━━ Selected text

Is this supposed to be a critique of capitalism? Because in any culture, there are limitations to what roles you can have.

The capitalist class has a capacity to accomplish enormous tasks.
Like the classical economists before him, such as Adam Smith and David Ricardo, and mainstream economists in our time, Marx believed capitalists have the single goal of accumulating and maximizing profits from their investments in machines, materials, and labor power. And, like those before him, he had a high regard for the power of this capitalist accumulation process to accomplish gigantic tasks. Sackrey, Schneider and Knoedler, p 59

The author says first and then describes the capitalist class, then forgets the second, the proletariat.

[The capitalist class] during its rule of barely one hundred years, has created more massive and more colossal productive forces than have all preceding generations together. Subjection of nature's forces to man, machinery, application of chemistry to industry and agriculture, steam navigation, railways, electric telegraphs, clearing of whole continents for cultivating, canalization of rivers, whole populations conjured out of the ground -- what earlier century had even a presentiment that such productive forces slumbered in the lab of social labour? Communist Manifesto, p 40 - 41;
Sackrey, Schneider and Knoedler, p
Marx says elsewhere in the Manifesto that capitalists can be depended upon constantly "to revolutionize the means of production," by which he meant that the owning-managing class will never stop imagining ways to make their production more efficient and therefore less costly. Sackrey, Schneider and Knoedler, p 59
The proletariat, and estranged labor, is largely described in Marx's Economic and Philosophic Manuscripts.

This section is horribly organized, despite some helpful bold subheaders. The contents do not always follow the subheaders; and clear, succinct definitions are given at the end or not at all.

Divided labor
The capitalist mode of production, by necessarily and systematically dividing labor to the greatest extent possible, denies most working people the opportunity to do the kind of creative work that Marx thought was essential to their humanity. Sackrey, Schneider and Knoedler, p 63
Controlled labor
Owners want brisk, timely, committed work, done as quickly as quality standards will allow. They want workers to be there promptly in the morning, to stay as long as they are supposed to, and longer if possible, and to perform flawlessly, efficiently, and without complaint. Workers, though, compelled to make a living, would prefer a friendly, flexible environment, over which they have some measure of control. Thus, workers keep their noses to the grindstone only when forced to do so by managers, supervisors, electronic monitors, spies, or whatever else the owners can use to compel them to greater productivity. Sackrey, Schneider and Knoedler, p 64
A ----- B ----- C "Marx defined surplus value simply as the difference between the value of what a worker produces and what he or she is paid." Sackrey, Schneider and Knoedler, p 64

For example, a worker earns $10 per hour. That worker is paid $80 for eight hours of labor, and is expected to add more than $80 of value during that time. The surplus value, meaning the value of the worker's output above the $80 wage, is reaped by the capitalist as profit Sackrey, Schneider and Knoedler, p 66. Marx elaborates on this in The Working Day, chapter 10 of Capital. The working day comprises two parts: A ----- B; and B ----- C. Let us assume that the worker adds $160 the the firm's value, in a single working day Sackrey, Schneider and Knoedler, p 67. That is $20 of value per hour.

━━━━
━━ Data

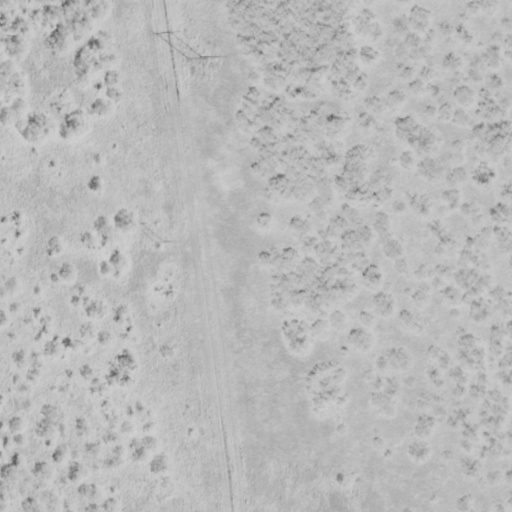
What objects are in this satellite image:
power tower: (192, 57)
power tower: (157, 242)
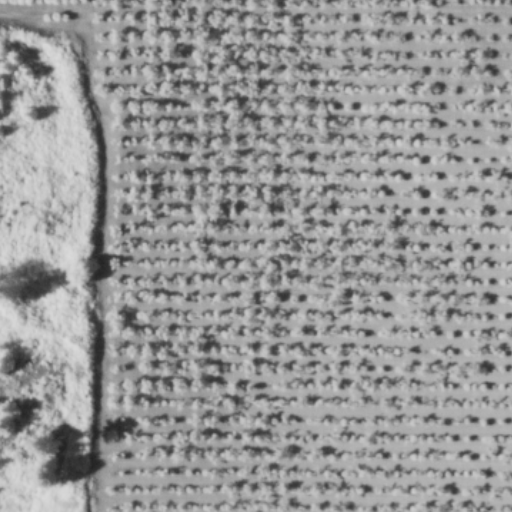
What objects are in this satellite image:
crop: (27, 3)
crop: (17, 476)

━━━━

Reproduce the part of the notes on Marx starting with "For example, a" and going on through "value per hour.". The items have no connection to the notes on Marx.

■ Solution for this problem:
For example, a worker earns $10 per hour. That worker is paid $80 for eight hours of labor, and is expected to add more than $80 of value during that time. The surplus value, meaning the value of the worker's output above the $80 wage, is reaped by the capitalist as profit Sackrey, Schneider and Knoedler, p 66. Marx elaborates on this in The Working Day, chapter 10 of Capital. The working day comprises two parts: A ----- B; and B ----- C. Let us assume that the worker adds $160 the the firm's value, in a single working day Sackrey, Schneider and Knoedler, p 67. That is $20 of value per hour.